What's the appropriate way to throw a ValidationError exception in a Django form?

There seems to be a few different mutually-exclusive ways to throw this exception. If I have a custom clean() method in a form, and the error doesn't refer to any specific field, then I have to throw it like:

raise ValidationError({NON_FIELD_ERRORS: ["Something's wrong!"]})

However, if I do this inside a custom clean() method of an InlineFormSet, it breaks Django's validation framework and throws the error:

AttributeError: 'ValidationError' object has no attribute 'error_list'

If I instead change my code to:

raise ValidationError("Something's wrong!")

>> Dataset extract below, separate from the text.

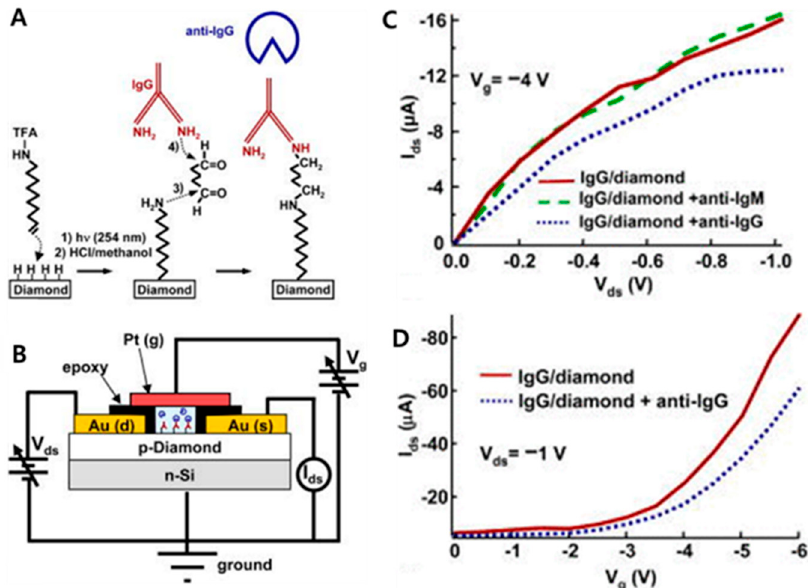
Figure 8. ( A ) Schematic illustration for procedures of linking human IgG to diamond surfaces. ( B ) Schematic illustration of a diamond-based bio-FET structure. ( C ) Ids–Vds curves at Vg = − 4 V for an IgG-modified diamond FET before (solid line) and after exposure to anti-IgM (dashed line) and to anti-IgG (dotted line). ( D ) Ids–Vg curves at Vds = − 1 V for IgG-modified diamond FET before (solid line) and after exposure to anti-IgG (dotted line). Reproduced with permission from Ref. [53]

then it works just fine and I see a nice user-friendly red validation error on my web page. However, this syntax fails almost anywhere else, and confusingly throws the error 'ValidationError' object has no attribute 'error_list' if I don't use the raise ValidationError({...}) syntax. Why is this?

In any class that inherits from BaseFormSet, ValidationError s raised in the clean instance method are not associated with any particular form.

By design, you can pass a list to ValidationError or a string in clean for InlineFormSet. This will ensure that self.error_list is set . This makes sense for formset because it contains a list of forms.

raise ValidationError([{NON_FIELD_ERRORS: ["Something's wrong!"]}])

This is different for ValidationError raised in a Form where errors raised are associated with that form. For this reason, forms support passing dict , str or list to ValidationError.